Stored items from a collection
===============
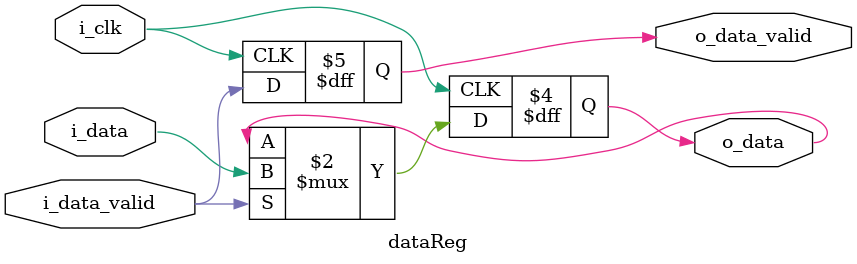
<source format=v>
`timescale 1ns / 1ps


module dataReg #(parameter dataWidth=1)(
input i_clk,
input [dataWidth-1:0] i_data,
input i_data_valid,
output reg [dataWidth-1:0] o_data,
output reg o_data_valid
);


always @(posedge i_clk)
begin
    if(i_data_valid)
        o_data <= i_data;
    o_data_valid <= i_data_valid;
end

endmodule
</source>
===============
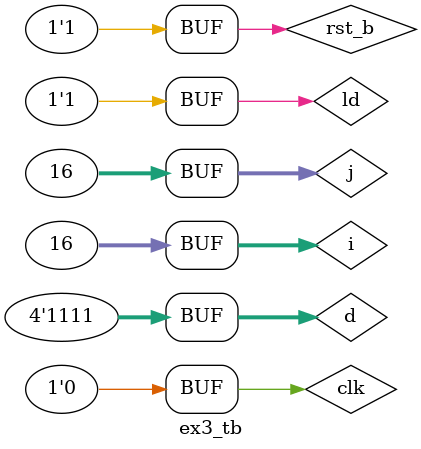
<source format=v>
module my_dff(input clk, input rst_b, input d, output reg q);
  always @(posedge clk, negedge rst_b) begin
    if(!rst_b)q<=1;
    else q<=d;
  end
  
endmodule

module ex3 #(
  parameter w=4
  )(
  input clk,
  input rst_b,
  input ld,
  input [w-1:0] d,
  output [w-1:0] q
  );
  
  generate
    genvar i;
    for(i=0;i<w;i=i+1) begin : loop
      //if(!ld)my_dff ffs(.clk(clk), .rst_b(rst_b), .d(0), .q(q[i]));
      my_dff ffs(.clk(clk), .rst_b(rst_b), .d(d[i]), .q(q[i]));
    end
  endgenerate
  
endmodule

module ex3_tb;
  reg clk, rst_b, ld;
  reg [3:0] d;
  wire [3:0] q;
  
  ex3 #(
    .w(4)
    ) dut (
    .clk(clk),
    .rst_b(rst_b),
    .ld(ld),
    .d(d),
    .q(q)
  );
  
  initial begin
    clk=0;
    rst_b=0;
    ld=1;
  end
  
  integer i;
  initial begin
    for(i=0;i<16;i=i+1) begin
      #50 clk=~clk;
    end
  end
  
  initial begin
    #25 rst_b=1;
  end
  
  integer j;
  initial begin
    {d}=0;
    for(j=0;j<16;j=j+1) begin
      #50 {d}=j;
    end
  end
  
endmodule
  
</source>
===============
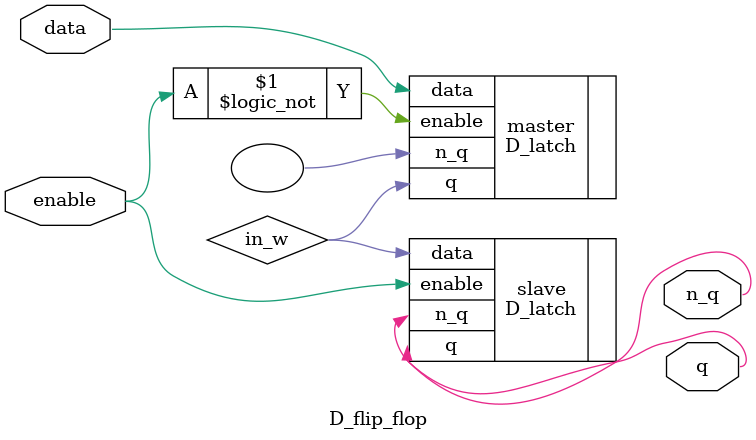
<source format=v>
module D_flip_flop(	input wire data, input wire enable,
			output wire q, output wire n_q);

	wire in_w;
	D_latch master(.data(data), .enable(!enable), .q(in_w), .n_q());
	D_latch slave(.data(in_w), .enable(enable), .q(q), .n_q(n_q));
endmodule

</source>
===============
Required work - Each line above that contains the word "wire" must be copied.

Expected answer -
  wire [3:0] q;
module D_flip_flop(	input wire data, input wire enable,
			output wire q, output wire n_q);
	wire in_w;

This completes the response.